= Exercise brief =
Transcribe the records in full; omit images.

= Listed records =
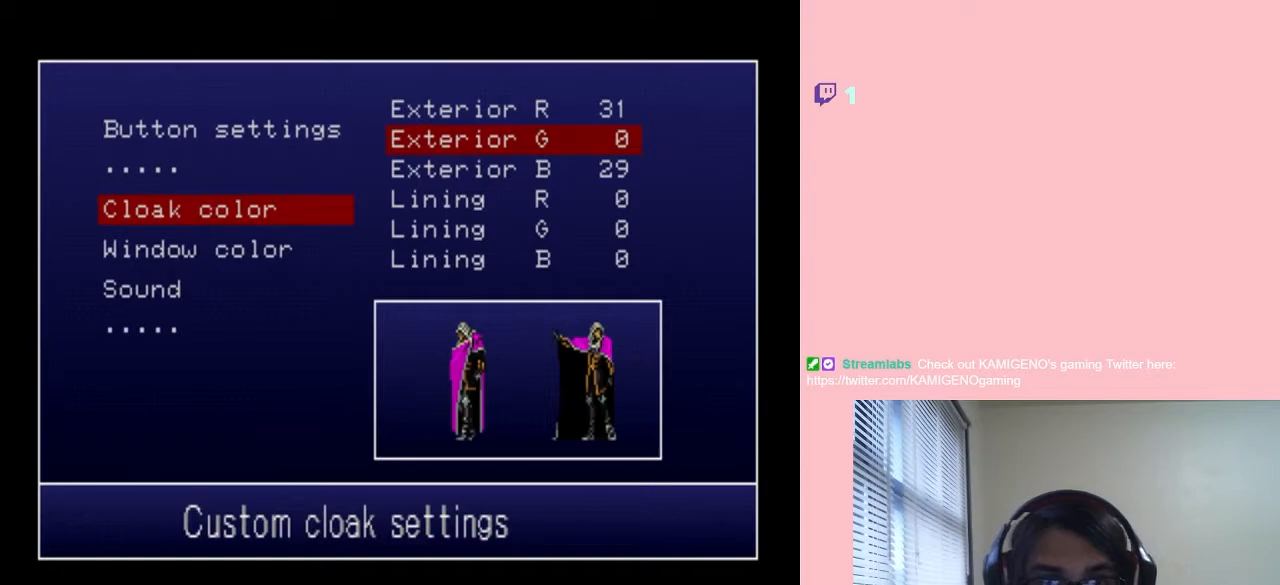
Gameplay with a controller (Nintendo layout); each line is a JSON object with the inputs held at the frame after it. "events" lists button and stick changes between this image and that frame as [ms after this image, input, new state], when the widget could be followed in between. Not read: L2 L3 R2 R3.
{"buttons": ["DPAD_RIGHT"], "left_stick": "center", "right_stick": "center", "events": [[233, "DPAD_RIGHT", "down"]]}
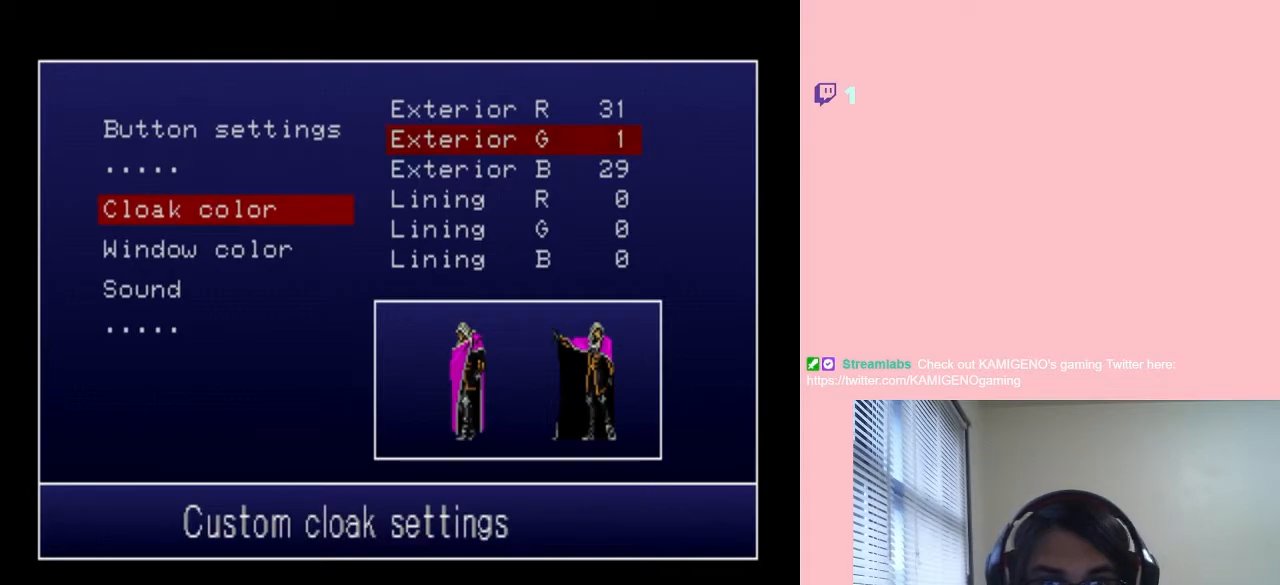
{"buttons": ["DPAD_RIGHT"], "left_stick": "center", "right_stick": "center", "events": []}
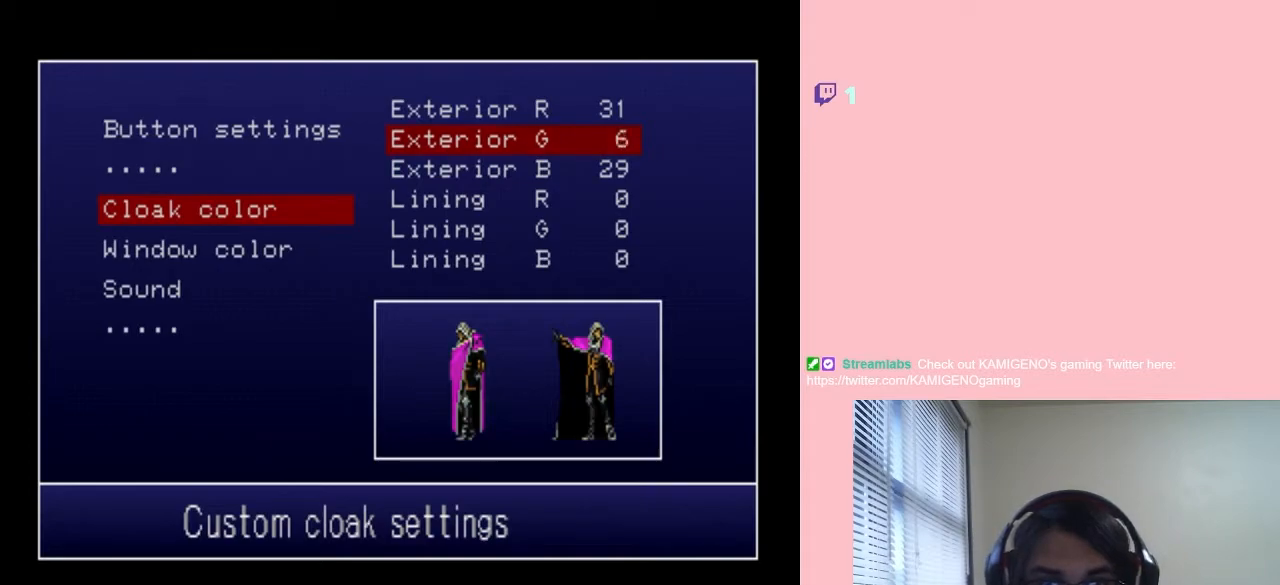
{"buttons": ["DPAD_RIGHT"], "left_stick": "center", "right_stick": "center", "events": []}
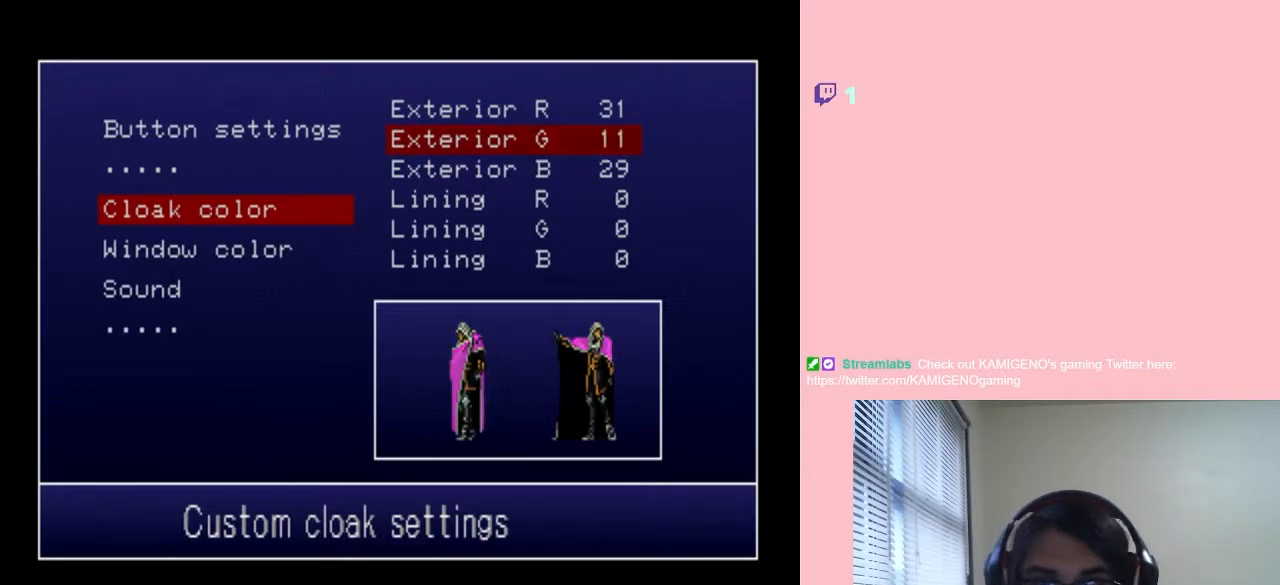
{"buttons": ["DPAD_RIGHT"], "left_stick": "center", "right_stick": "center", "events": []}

= Output of the exercise =
Gameplay with a controller (Nintendo layout); each line is a JSON object with the inputs held at the frame after it. "events" lists button and stick changes between this image and that frame as [ms after this image, input, new state], when the widget could be followed in between. Not read: L2 L3 R2 R3.
{"buttons": ["DPAD_RIGHT"], "left_stick": "center", "right_stick": "center", "events": [[233, "DPAD_RIGHT", "down"]]}
{"buttons": ["DPAD_RIGHT"], "left_stick": "center", "right_stick": "center", "events": []}
{"buttons": ["DPAD_RIGHT"], "left_stick": "center", "right_stick": "center", "events": []}
{"buttons": ["DPAD_RIGHT"], "left_stick": "center", "right_stick": "center", "events": []}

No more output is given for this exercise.